_Exercise objective:_
Please gather every line from the entries below that contains the string "hide".

[START OF Dataset excerpts]

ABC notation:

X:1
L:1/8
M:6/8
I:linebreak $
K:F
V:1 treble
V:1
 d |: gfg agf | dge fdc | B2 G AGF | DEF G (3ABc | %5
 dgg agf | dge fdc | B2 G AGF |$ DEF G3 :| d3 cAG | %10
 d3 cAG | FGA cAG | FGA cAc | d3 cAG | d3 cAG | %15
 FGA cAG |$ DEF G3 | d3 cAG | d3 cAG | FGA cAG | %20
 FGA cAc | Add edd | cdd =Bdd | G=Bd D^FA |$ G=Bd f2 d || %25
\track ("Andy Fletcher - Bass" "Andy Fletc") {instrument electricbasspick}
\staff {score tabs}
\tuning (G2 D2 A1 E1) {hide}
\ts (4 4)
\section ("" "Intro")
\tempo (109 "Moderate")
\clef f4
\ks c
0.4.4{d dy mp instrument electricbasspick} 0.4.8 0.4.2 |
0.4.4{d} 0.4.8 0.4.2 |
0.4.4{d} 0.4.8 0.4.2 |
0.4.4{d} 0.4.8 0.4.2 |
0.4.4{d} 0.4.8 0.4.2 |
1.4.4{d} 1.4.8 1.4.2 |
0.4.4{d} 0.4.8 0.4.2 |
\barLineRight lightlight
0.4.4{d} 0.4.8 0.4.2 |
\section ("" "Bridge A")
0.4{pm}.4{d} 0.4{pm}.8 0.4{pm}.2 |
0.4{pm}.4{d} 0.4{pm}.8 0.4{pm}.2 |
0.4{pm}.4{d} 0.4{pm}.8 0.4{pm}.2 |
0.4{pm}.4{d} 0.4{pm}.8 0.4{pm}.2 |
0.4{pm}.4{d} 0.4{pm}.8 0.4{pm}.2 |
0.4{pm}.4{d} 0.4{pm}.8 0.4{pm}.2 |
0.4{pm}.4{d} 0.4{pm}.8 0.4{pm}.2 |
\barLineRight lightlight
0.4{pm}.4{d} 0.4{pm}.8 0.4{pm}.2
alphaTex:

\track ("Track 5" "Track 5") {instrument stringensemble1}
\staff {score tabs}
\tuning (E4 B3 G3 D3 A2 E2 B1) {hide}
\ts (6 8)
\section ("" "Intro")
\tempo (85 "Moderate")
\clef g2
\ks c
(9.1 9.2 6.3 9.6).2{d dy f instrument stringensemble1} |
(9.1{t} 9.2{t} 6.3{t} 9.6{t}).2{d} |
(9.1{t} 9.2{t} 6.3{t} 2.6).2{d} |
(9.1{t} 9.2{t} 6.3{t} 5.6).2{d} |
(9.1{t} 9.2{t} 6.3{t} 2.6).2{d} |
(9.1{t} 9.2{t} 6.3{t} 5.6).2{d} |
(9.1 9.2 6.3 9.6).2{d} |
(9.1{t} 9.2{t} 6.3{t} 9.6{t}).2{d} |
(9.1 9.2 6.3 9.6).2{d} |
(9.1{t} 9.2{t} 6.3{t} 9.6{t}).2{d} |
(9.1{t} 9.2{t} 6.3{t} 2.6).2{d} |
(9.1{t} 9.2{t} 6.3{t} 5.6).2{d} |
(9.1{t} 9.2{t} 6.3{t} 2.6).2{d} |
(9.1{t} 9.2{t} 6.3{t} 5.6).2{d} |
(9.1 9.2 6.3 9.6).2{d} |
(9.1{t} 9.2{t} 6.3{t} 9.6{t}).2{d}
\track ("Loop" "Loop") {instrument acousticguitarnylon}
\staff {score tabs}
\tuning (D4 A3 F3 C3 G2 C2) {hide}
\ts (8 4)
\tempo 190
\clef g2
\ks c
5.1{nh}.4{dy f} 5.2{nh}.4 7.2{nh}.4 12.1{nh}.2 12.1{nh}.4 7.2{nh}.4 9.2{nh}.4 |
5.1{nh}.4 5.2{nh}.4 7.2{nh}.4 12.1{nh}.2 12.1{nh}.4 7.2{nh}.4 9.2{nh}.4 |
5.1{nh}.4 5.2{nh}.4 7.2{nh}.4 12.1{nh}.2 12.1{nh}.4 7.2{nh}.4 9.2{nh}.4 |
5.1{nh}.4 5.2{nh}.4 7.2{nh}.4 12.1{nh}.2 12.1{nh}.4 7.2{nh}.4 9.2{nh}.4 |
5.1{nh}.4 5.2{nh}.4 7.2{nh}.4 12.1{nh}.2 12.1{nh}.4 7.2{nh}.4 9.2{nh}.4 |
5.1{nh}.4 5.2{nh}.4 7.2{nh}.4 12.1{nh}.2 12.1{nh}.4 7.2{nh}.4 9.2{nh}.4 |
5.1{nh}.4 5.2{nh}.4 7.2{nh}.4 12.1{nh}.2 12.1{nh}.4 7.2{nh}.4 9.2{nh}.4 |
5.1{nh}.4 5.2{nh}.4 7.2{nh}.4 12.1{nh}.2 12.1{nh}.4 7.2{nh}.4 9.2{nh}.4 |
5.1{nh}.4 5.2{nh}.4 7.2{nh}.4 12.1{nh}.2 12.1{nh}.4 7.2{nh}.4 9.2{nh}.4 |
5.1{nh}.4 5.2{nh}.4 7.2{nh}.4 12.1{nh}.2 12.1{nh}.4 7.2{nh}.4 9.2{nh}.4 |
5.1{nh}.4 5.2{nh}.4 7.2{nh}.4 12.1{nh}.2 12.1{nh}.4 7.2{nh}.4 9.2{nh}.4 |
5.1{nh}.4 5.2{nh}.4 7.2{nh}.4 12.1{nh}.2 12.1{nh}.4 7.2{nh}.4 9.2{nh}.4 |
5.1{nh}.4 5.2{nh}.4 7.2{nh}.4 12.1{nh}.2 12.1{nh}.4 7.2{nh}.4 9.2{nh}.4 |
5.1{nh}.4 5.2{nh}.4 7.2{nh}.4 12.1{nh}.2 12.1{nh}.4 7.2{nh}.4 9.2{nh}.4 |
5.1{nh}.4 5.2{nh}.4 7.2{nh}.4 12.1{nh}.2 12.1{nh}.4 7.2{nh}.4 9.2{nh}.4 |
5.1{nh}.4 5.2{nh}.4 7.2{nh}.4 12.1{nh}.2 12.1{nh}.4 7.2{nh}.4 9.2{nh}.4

[END OF Dataset excerpts]

_Solution for this exercise:_
\tuning (G2 D2 A1 E1) {hide}
\tuning (E4 B3 G3 D3 A2 E2 B1) {hide}
\tuning (D4 A3 F3 C3 G2 C2) {hide}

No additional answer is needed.